**Recorded data**:

-*-

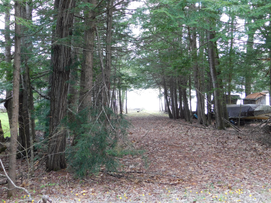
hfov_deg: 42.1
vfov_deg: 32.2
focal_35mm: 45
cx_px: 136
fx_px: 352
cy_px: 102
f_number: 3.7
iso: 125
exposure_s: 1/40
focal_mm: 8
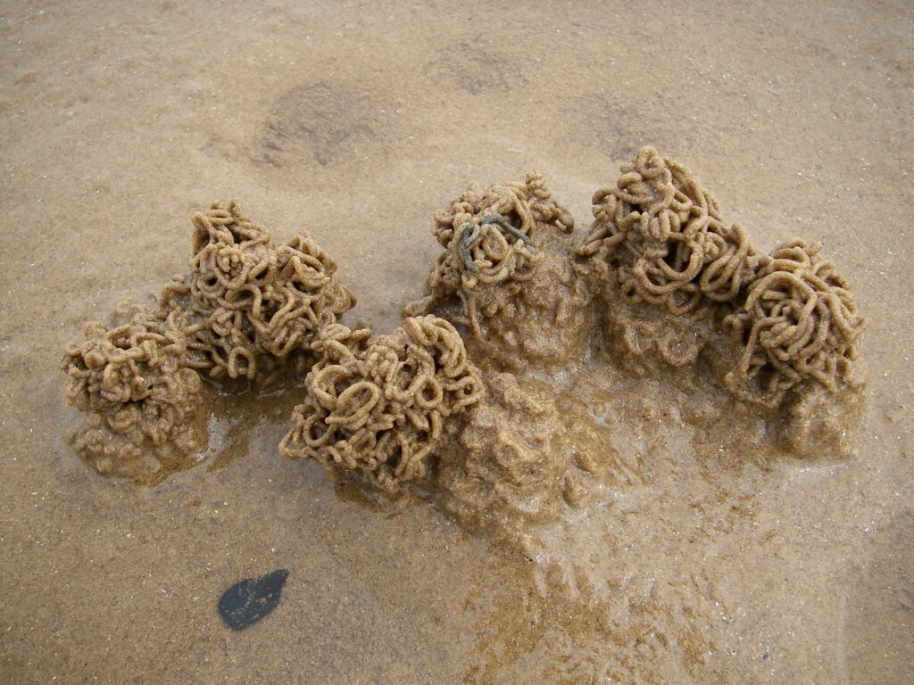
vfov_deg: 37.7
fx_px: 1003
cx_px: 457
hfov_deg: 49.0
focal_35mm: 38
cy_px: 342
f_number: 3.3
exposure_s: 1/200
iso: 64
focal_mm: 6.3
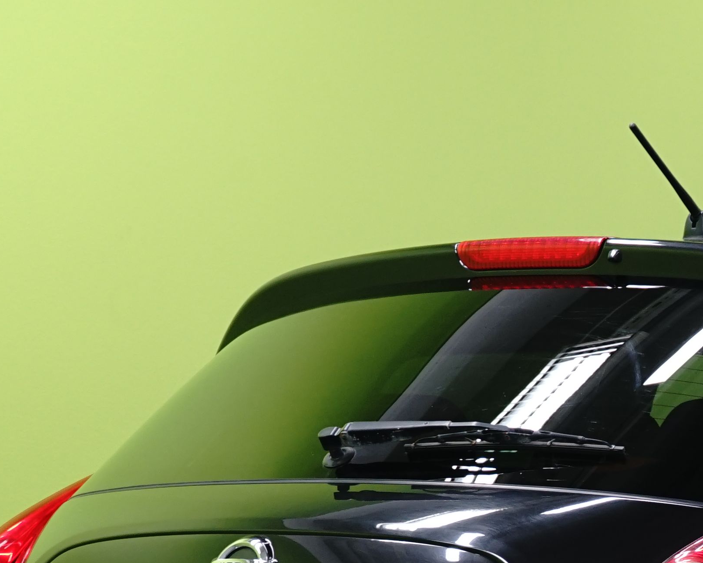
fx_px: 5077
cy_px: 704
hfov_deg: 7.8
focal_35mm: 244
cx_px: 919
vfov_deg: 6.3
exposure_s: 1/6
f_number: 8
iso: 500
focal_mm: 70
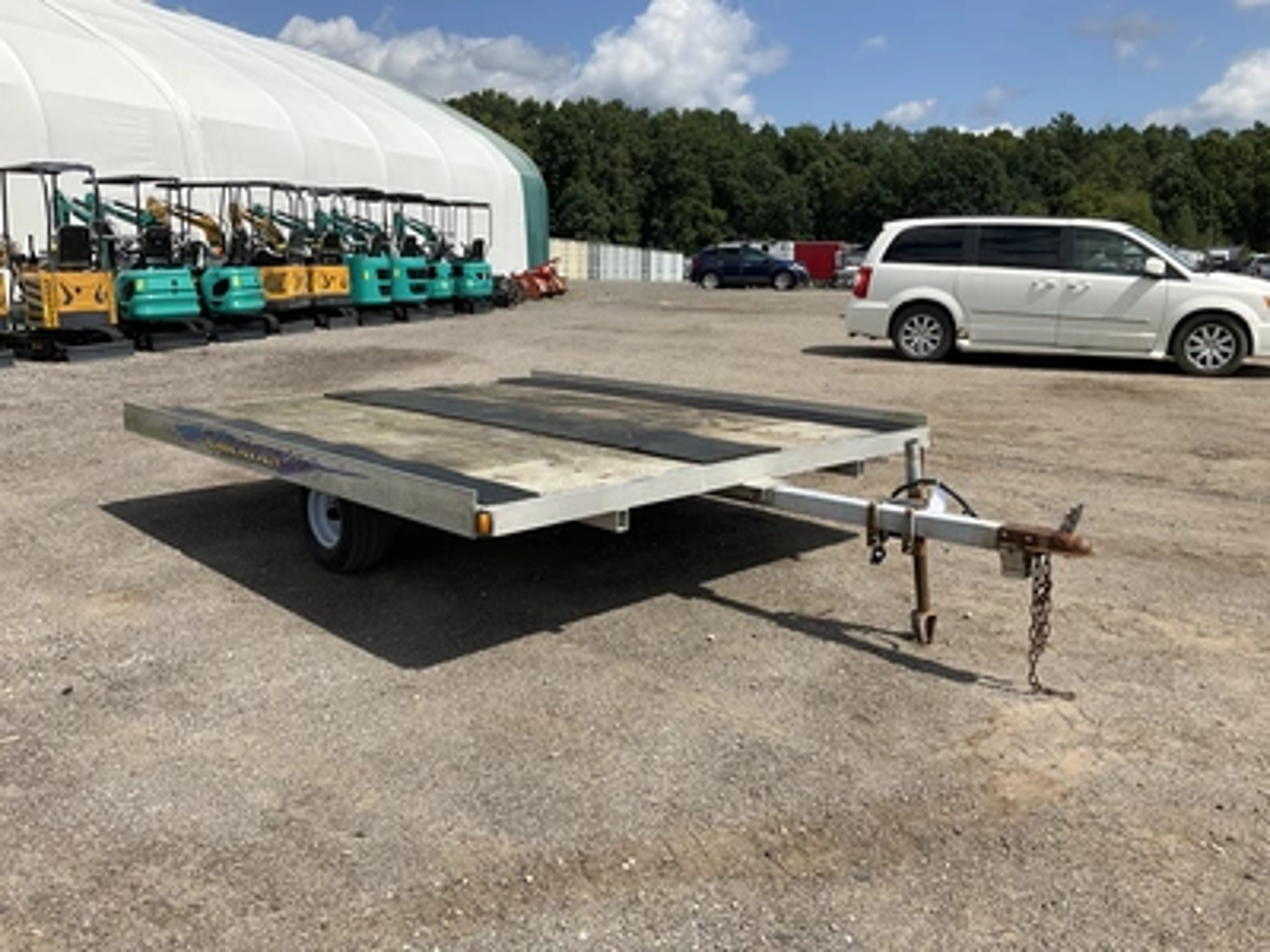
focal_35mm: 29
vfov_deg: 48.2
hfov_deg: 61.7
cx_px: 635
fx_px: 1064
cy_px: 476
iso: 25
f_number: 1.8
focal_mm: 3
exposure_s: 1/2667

-*-

**Exercise brief**: The response must match the data line for line, from its first line through the line with "hfov_deg: 61.7", inclusive, and must leave out the pictures.

**Task solution**:
hfov_deg: 42.1
vfov_deg: 32.2
focal_35mm: 45
cx_px: 136
fx_px: 352
cy_px: 102
f_number: 3.7
iso: 125
exposure_s: 1/40
focal_mm: 8
vfov_deg: 37.7
fx_px: 1003
cx_px: 457
hfov_deg: 49.0
focal_35mm: 38
cy_px: 342
f_number: 3.3
exposure_s: 1/200
iso: 64
focal_mm: 6.3
fx_px: 5077
cy_px: 704
hfov_deg: 7.8
focal_35mm: 244
cx_px: 919
vfov_deg: 6.3
exposure_s: 1/6
f_number: 8
iso: 500
focal_mm: 70
focal_35mm: 29
vfov_deg: 48.2
hfov_deg: 61.7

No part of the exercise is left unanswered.